Build the controller
Now create the Users controller with full CRUD operations:
import { Body, Controller, Delete, Get, Param, Post, Put, Query } from '@nestjs/common'
import { ApiResponse } from '../common/api-response'
import { CreateUserDto } from './dto/create-user.dto'
import { PaginationDto } from './dto/pagination.dto'
import { UpdateUserDto } from './dto/update-user.dto'
import { UserDto } from './dto/user.dto'
type UserMessage = 'USER_CREATED' | 'USER_UPDATED' | 'USER_DELETED' | 'USER_FOUND' | 'USERS_LISTED'
@Controller('users')
export class UsersController {
@Get()
findAll(@Query() query: PaginationDto): Promise<ApiResponse<UserDto[], UserMessage>> {
// Duck Gen extracts:
// - Method: GET
// - Path: /api/users
// - Query: PaginationDto
// - Response: ApiResponse<UserDto[], UserMessage>
return {} as any
}
@Get(':id')
findOne(@Param('id') id: string): Promise<ApiResponse<UserDto, UserMessage>> {
// Duck Gen extracts:
// - Method: GET
// - Path: /api/users/:id
// - Params: { id: string }
// - Response: ApiResponse<UserDto, UserMessage>
return {} as any
}
@Post()
create(@Body() body: CreateUserDto): Promise<ApiResponse<UserDto, UserMessage>> {
// Duck Gen extracts:
// - Method: POST
// - Path: /api/users
// - Body: CreateUserDto
// - Response: ApiResponse<UserDto, UserMessage>
return {} as any
}
@Put(':id')
update(
@Param('id') id: string,
@Body() body: UpdateUserDto,
): Promise<ApiResponse<UserDto, UserMessage>> {
// Duck Gen extracts:
// - Method: PUT
// - Path: /api/users/:id
// - Params: { id: string }
// - Body: UpdateUserDto
// - Response: ApiResponse<UserDto, UserMessage>
return {} as any
}
@Delete(':id')
remove(@Param('id') id: string): Promise<ApiResponse<null, UserMessage>> {
// Duck Gen extracts:
// - Method: DELETE
// - Path: /api/users/:id
// - Params: { id: string }
// - Response: ApiResponse<null, UserMessage>
return {} as any
}
}Register the controller
Add the controller to a module and import it in your app:
import { Module } from '@nestjs/common'
import { UsersController } from './users.controller'
@Module({
controllers: [UsersController],
})
export class UsersModule {}import { Module } from '@nestjs/common'
import { UsersModule } from './users/users.module'
@Module({
imports: [UsersModule],
})
export class AppModule {}What Duck Gen sees
When you run duck-gen, it finds UsersController and extracts five routes:
| Method | Path | Body | Query | Params | Response |
|---|---|---|---|---|---|
| GET | /api/users | - | PaginationDto | - | ApiResponse<UserDto[], UserMessage> |
| GET | /api/users/:id | - | - | { id: string } | ApiResponse<UserDto, UserMessage> |
| POST | /api/users | CreateUserDto | - | - | ApiResponse<UserDto, UserMessage> |
| PUT | /api/users/:id | UpdateUserDto | - | { id: string } | ApiResponse<UserDto, UserMessage> |
| DELETE | /api/users/:id | - | - | { id: string } | ApiResponse<null, UserMessage> |
Each route becomes an entry in the generated route map with fully resolved types.

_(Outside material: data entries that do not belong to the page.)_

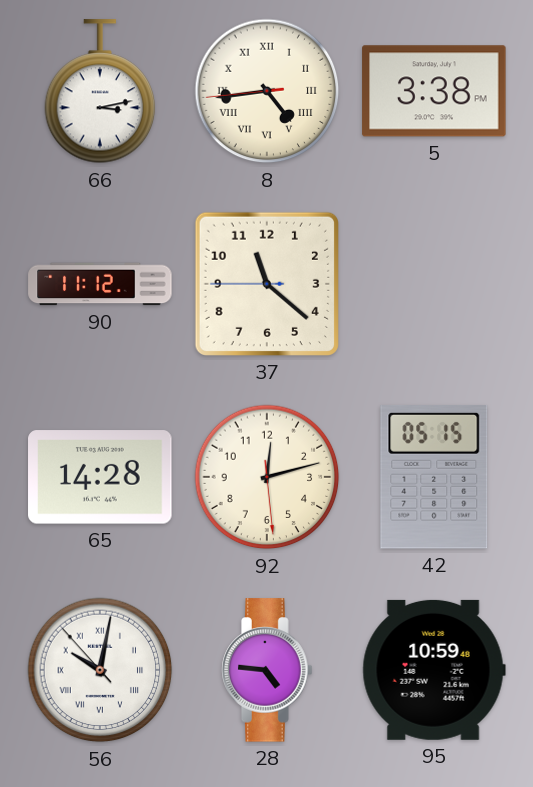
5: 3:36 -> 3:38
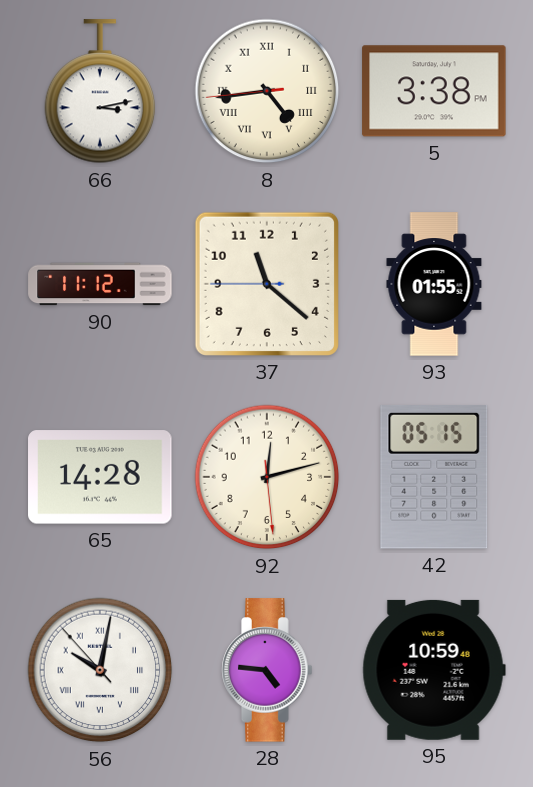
93: none -> 01:55
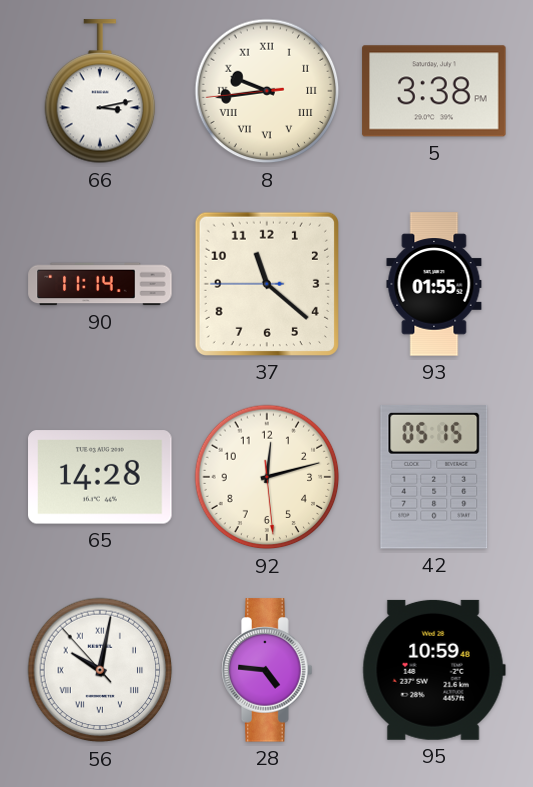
8: 4:43 -> 9:43
90: 11:12 -> 11:14
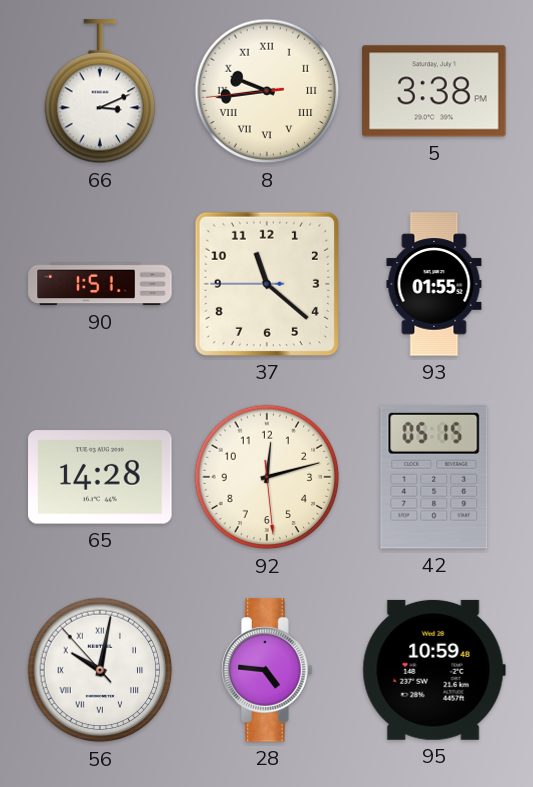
66: 3:13 -> 3:11
90: 11:14 -> 1:51
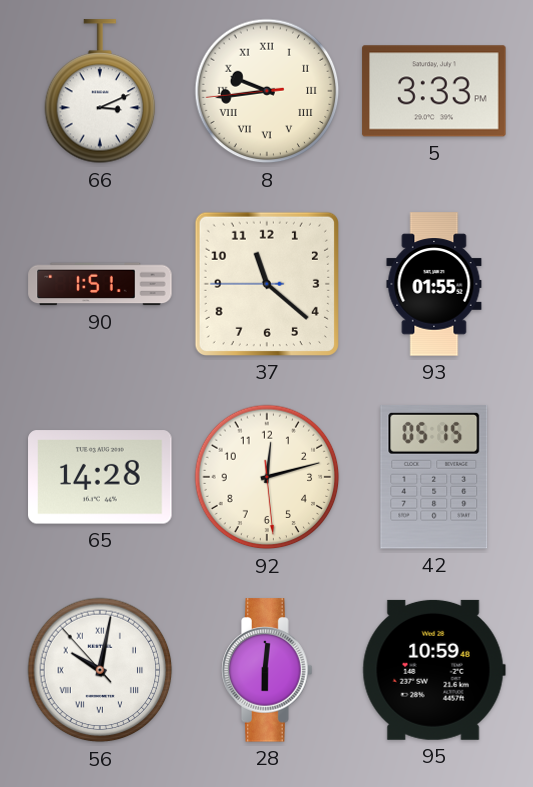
5: 3:38 -> 3:33
28: 4:46 -> 6:01
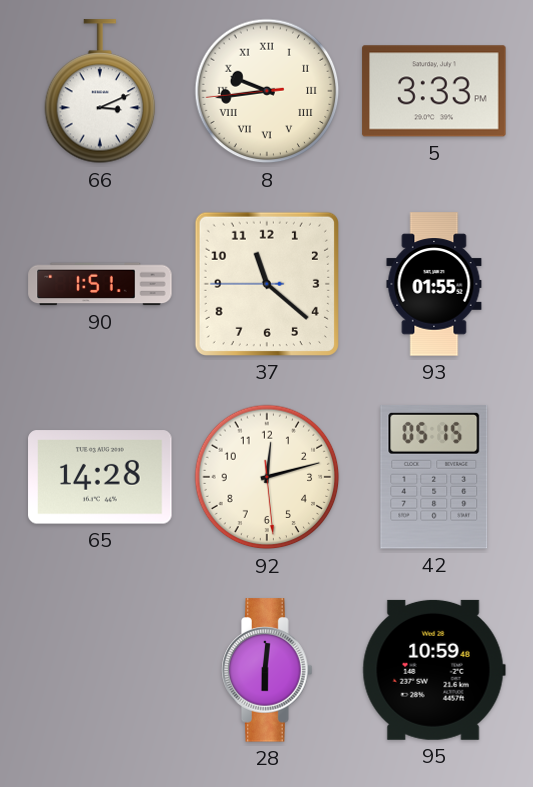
56: 10:01 -> none
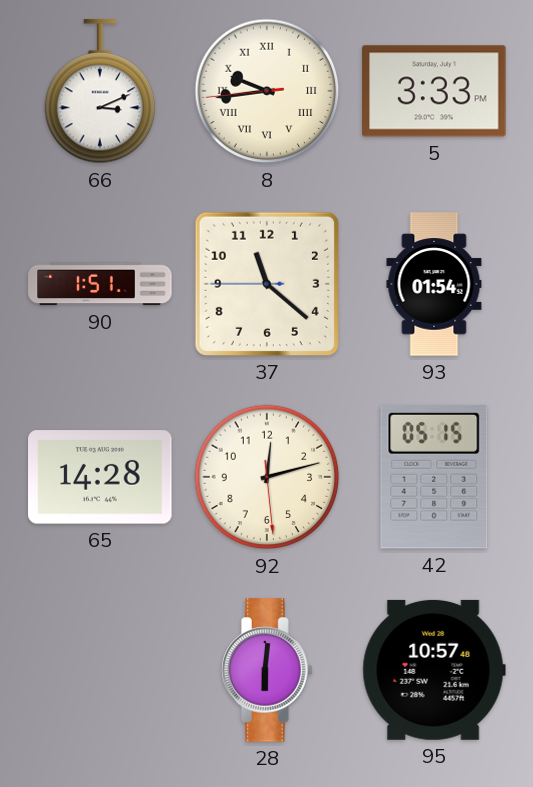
93: 01:55 -> 01:54
95: 10:59 -> 10:57
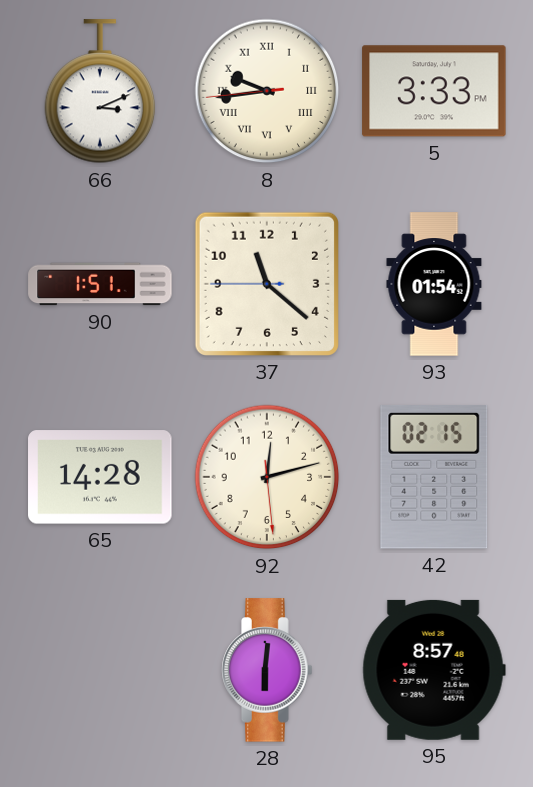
42: 05:15 -> 02:15
95: 10:57 -> 8:57
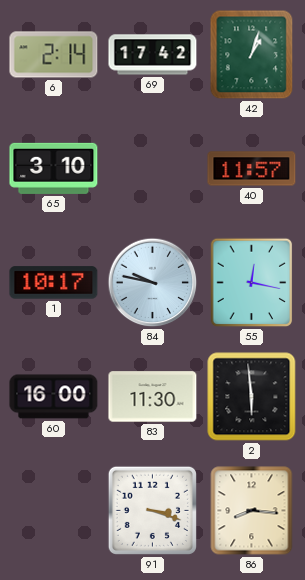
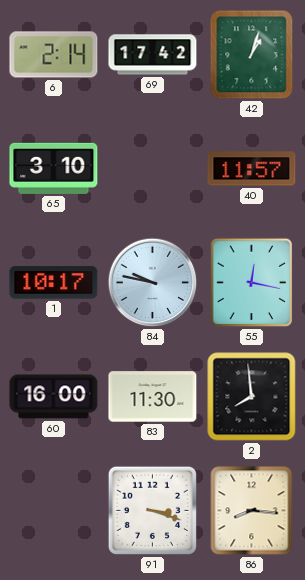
2: 5:59 -> 7:59
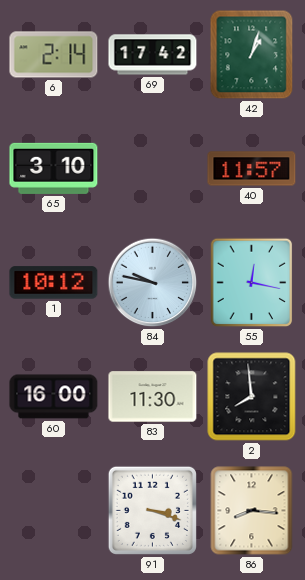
1: 10:17 -> 10:12
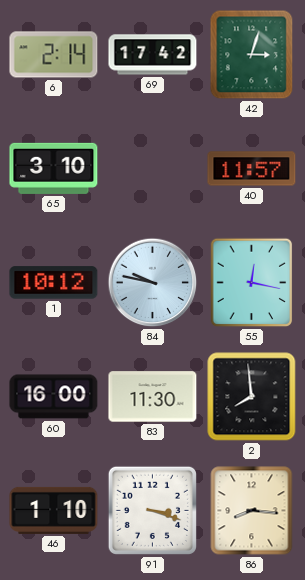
42: 1:03 -> 3:03
46: none -> 1:10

Key rules for Duck Gen scanning
-
Use string literals in decorators.
@Controller('users')works.@Controller(ROUTE_VAR)does not, because Duck Gen cannot resolve runtime values. -
Add explicit return types. If a method has no return type annotation, Duck Gen infers
anyand warns you. Always annotate your return types. -
Use standard NestJS parameter decorators.